**Exercise aim**
Starting at the line containing "left wrist: (191, 337, -39)" and ending at the last line of the material, write those lines out again with every keypoint value (the x and y pixel coordinates and the depth in centimeters) scaled by 2.05 and rounded to whole numbers, halves up. Give only these lines.

**Records provided**
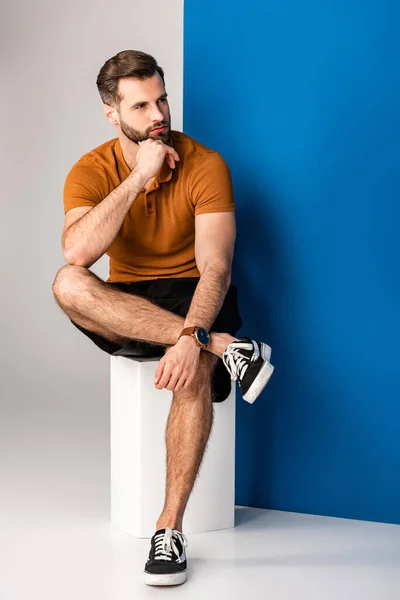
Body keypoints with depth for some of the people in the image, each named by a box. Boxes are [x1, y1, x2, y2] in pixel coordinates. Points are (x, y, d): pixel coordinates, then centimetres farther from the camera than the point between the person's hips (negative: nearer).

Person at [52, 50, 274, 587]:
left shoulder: (205, 165, -10)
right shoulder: (91, 171, -5)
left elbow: (215, 266, -21)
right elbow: (77, 252, -26)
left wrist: (191, 337, -39)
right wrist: (139, 177, -26)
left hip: (193, 299, -2)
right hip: (126, 308, 2)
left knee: (191, 371, -37)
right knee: (68, 284, -32)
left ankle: (170, 528, -25)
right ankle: (224, 347, -33)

**Solved problem**
left wrist: (392, 691, -80)
right wrist: (285, 363, -53)
left hip: (396, 613, -4)
right hip: (258, 631, 4)
left knee: (392, 761, -76)
right knee: (139, 582, -66)
left ankle: (349, 1082, -51)
right ankle: (459, 711, -68)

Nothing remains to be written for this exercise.